What is needed:
Echo the passage from the Truvada ads article starting at "In response to" and ending at "from reaching users.", keeping every word as it appears.

___ Excerpt ___

In response to a damning letter from 50 top LGBTQ organizations earlier this month, Facebook has begun pulling some harmful ads that were spreading misinformation about the HIV-prevention drug Truvada.
The ads linked Truvada with severe bone and kidney damage, and the groups warned they were scaring people from using the drugs despite many studies confirming their safety.
The groups demanded Facebook and Instagram immediately remove the advertisements and commit to a review and potential update of current advertising policies to prevent false or misleading public health statements from reaching users.
“Using Facebook's and Instagram's targeted advertising programs, various law firms are attempting to recruit gay and bisexual men who use Truvada PrEP as an HIV preventative to join a lawsuit, claiming that the drug has caused harmful side effects in this patient population, specifically bone density and kidney issues,” wrote the groups. “By focusing on ‘Truvada' and PrEP — rather than ‘Tenofovir Disoproxil Fumarate' (or TDF) and HIV positive individuals who use it as an antiviral — the law firms' advertisements are scaring away at-risk HIV negative people from the leading drug that blocks HIV infections. This is despite numerous studies underscoring the safety of TDF in HIV-negative PrEP users.”

___ Data excerpts ___

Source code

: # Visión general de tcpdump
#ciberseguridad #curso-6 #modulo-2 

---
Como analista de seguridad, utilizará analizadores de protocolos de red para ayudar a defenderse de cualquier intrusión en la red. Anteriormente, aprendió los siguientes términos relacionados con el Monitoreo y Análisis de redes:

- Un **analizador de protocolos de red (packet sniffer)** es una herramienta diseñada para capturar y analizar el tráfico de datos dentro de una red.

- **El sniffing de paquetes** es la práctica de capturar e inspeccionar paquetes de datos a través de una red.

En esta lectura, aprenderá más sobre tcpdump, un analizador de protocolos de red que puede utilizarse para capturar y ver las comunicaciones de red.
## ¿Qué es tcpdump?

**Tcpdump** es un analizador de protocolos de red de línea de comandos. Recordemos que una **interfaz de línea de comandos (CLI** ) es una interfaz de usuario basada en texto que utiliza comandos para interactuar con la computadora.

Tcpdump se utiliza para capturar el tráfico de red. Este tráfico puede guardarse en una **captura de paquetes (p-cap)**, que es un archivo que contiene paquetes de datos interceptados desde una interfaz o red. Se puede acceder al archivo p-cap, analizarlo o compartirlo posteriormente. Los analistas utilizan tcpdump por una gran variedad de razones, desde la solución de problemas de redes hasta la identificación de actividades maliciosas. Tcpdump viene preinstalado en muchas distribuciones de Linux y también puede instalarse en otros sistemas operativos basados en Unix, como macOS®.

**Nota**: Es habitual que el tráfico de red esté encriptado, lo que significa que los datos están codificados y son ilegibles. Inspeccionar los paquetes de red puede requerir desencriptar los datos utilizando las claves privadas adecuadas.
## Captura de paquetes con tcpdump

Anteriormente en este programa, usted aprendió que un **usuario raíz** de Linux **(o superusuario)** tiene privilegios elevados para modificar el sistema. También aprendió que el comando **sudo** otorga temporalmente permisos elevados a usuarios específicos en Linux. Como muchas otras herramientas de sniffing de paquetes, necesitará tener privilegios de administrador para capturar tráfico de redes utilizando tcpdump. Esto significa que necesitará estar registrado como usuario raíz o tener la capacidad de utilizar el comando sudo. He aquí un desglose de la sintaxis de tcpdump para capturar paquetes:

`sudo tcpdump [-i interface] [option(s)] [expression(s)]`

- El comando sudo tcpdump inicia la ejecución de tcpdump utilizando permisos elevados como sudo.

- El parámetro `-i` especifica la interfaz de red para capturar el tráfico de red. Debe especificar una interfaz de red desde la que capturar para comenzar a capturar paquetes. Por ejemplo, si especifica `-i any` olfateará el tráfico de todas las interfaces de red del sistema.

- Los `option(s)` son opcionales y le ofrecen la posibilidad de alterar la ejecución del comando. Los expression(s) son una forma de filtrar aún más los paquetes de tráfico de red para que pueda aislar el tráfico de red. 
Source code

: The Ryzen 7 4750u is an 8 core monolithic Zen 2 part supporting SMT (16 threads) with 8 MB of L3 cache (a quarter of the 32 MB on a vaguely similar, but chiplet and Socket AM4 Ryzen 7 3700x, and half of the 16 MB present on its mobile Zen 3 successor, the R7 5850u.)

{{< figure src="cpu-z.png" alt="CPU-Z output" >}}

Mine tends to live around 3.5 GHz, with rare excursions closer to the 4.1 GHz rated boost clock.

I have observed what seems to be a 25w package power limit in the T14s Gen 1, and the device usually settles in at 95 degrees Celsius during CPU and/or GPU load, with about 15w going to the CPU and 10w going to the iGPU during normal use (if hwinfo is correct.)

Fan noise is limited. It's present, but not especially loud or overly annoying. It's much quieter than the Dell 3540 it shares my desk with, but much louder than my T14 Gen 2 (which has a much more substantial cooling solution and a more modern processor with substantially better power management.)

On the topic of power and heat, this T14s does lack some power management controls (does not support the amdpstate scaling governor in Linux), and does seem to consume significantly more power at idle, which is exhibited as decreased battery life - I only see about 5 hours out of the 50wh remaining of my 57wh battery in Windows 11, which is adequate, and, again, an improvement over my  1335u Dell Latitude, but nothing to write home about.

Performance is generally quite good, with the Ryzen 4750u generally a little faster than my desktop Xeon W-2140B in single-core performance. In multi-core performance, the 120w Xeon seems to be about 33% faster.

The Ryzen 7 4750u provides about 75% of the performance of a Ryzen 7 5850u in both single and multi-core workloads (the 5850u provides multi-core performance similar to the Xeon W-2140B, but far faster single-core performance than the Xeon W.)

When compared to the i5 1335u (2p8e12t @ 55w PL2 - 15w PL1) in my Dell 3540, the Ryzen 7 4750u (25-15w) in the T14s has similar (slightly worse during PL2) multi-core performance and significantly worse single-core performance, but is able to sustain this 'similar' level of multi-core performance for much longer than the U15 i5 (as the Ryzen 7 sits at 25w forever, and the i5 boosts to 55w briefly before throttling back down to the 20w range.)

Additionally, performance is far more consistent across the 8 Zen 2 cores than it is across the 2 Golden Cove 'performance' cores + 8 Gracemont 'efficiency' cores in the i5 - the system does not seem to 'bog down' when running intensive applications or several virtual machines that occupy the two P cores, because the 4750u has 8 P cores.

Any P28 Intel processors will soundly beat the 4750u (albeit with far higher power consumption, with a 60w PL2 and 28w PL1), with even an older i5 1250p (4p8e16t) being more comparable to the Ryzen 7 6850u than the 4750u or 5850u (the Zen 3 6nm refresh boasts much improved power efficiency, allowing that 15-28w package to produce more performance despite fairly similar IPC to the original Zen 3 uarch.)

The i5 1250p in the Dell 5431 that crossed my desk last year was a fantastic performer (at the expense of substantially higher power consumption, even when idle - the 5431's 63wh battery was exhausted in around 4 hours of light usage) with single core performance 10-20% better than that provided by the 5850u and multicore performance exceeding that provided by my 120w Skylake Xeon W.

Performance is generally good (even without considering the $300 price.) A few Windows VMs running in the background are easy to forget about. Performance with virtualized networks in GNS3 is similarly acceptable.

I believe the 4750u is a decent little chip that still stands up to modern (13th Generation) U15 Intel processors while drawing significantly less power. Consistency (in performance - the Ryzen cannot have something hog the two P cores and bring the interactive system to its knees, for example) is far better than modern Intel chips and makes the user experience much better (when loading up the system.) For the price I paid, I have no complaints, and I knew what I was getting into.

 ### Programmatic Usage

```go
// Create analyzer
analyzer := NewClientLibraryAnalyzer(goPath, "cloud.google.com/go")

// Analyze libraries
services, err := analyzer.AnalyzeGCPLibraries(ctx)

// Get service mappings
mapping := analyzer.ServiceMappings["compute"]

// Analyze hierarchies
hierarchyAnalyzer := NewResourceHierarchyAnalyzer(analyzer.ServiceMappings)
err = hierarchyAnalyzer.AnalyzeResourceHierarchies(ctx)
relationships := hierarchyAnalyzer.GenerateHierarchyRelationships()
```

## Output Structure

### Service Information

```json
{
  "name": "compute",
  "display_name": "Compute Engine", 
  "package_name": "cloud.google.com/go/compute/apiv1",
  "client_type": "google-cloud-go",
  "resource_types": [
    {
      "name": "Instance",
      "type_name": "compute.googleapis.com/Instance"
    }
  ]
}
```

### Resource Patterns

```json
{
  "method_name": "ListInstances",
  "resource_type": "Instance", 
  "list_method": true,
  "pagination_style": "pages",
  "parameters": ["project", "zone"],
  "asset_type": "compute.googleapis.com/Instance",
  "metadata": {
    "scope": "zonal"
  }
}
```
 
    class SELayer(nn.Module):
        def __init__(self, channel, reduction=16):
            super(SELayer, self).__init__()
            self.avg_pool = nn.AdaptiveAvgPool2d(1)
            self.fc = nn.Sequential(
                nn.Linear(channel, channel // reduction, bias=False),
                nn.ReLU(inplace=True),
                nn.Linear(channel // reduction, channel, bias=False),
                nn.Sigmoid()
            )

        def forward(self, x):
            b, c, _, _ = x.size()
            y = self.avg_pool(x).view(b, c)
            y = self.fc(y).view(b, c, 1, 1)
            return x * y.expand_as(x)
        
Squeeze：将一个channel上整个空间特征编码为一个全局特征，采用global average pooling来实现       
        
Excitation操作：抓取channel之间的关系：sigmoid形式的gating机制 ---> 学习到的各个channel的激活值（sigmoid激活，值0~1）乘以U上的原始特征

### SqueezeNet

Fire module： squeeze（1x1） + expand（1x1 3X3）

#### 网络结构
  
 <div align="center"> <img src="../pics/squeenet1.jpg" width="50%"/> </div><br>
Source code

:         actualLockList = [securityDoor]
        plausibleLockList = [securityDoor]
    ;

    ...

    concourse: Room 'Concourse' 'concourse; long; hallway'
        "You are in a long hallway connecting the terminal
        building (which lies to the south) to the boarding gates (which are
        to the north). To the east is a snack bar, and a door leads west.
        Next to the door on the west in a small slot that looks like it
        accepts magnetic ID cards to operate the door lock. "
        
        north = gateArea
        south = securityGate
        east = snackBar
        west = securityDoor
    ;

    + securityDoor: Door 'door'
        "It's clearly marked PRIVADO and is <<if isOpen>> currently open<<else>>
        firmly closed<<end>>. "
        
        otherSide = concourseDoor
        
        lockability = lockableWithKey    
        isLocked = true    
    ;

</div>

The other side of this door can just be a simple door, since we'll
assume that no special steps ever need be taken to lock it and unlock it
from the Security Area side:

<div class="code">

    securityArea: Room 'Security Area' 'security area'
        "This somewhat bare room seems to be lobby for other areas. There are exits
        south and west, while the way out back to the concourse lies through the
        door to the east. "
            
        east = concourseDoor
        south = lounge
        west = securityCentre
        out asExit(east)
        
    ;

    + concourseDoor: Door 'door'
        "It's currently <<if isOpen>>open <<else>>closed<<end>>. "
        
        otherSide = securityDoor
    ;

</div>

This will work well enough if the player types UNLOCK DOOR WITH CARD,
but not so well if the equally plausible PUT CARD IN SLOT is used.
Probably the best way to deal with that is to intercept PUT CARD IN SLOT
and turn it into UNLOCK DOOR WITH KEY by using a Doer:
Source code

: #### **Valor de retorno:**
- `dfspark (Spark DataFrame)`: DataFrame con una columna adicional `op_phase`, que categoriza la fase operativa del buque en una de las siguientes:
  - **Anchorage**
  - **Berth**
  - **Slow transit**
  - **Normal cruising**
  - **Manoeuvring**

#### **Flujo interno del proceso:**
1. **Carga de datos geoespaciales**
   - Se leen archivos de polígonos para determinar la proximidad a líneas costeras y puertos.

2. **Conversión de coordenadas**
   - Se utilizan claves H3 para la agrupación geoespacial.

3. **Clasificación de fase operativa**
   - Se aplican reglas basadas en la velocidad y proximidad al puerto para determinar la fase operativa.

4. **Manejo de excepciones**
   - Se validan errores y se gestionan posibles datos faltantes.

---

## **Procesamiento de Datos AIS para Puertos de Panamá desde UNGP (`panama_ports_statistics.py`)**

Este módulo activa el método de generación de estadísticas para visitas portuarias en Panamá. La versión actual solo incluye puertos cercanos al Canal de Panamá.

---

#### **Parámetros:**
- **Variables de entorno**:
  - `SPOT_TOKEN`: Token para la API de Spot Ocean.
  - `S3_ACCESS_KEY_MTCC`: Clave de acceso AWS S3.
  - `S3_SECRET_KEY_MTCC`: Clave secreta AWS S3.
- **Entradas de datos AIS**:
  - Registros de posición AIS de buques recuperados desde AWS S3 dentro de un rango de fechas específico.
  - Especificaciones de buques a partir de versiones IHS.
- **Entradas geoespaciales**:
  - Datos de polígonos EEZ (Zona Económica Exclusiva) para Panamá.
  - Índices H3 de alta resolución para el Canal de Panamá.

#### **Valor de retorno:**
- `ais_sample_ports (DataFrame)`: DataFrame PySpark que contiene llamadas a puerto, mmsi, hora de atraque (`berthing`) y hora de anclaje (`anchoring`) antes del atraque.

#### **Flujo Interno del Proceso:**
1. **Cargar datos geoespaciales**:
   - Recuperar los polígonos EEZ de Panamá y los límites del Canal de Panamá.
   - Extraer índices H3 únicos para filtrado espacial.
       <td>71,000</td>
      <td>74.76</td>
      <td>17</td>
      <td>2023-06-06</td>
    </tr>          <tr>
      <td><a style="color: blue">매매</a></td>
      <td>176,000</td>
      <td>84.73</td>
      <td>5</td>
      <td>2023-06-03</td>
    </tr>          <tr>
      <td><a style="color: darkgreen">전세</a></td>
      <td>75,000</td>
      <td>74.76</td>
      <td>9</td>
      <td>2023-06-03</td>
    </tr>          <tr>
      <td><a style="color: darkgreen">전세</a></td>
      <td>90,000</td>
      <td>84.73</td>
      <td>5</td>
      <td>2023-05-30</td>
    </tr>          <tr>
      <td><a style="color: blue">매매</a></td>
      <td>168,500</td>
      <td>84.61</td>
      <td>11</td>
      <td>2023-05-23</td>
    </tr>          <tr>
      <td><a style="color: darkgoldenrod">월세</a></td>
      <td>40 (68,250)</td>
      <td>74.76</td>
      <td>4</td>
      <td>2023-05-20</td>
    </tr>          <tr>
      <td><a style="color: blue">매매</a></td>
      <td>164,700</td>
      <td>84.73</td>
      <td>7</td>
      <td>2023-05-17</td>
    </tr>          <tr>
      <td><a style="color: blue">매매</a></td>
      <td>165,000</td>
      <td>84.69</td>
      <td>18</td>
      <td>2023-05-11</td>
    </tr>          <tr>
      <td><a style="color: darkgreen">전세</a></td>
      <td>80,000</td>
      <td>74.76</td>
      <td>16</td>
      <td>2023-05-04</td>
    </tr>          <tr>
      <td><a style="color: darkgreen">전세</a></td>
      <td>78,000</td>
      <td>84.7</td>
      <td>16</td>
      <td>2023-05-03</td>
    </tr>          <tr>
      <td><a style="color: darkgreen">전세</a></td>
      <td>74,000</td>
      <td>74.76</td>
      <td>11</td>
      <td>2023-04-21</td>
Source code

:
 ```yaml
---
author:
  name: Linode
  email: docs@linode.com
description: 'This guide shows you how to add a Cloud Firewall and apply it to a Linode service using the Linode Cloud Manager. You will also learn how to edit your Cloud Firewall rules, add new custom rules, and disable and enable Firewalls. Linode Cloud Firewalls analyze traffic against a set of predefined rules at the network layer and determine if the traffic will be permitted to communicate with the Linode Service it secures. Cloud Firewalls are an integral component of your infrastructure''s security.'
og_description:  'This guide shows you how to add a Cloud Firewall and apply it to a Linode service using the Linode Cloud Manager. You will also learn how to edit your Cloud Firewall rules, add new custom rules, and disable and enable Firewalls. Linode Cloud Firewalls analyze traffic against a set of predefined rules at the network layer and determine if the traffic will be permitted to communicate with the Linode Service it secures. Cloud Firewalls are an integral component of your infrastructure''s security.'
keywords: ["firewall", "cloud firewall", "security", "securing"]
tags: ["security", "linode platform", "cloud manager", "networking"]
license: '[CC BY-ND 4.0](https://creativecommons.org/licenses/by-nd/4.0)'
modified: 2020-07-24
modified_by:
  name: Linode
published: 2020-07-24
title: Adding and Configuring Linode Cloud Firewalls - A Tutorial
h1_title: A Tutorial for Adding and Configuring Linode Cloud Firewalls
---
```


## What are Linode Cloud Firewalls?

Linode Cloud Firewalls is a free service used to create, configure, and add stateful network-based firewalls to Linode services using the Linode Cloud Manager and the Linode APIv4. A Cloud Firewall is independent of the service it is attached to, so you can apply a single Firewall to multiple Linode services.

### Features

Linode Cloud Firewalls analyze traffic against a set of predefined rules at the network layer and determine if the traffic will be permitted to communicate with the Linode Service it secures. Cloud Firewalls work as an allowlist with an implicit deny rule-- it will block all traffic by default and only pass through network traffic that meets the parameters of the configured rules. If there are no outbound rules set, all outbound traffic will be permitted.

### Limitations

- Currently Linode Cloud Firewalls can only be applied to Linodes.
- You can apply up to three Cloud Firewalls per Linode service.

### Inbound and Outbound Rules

___

Answer box:
In response to a damning letter from 50 top LGBTQ organizations earlier this month, Facebook has begun pulling some harmful ads that were spreading misinformation about the HIV-prevention drug Truvada.
The ads linked Truvada with severe bone and kidney damage, and the groups warned they were scaring people from using the drugs despite many studies confirming their safety.
The groups demanded Facebook and Instagram immediately remove the advertisements and commit to a review and potential update of current advertising policies to prevent false or misleading public health statements from reaching users.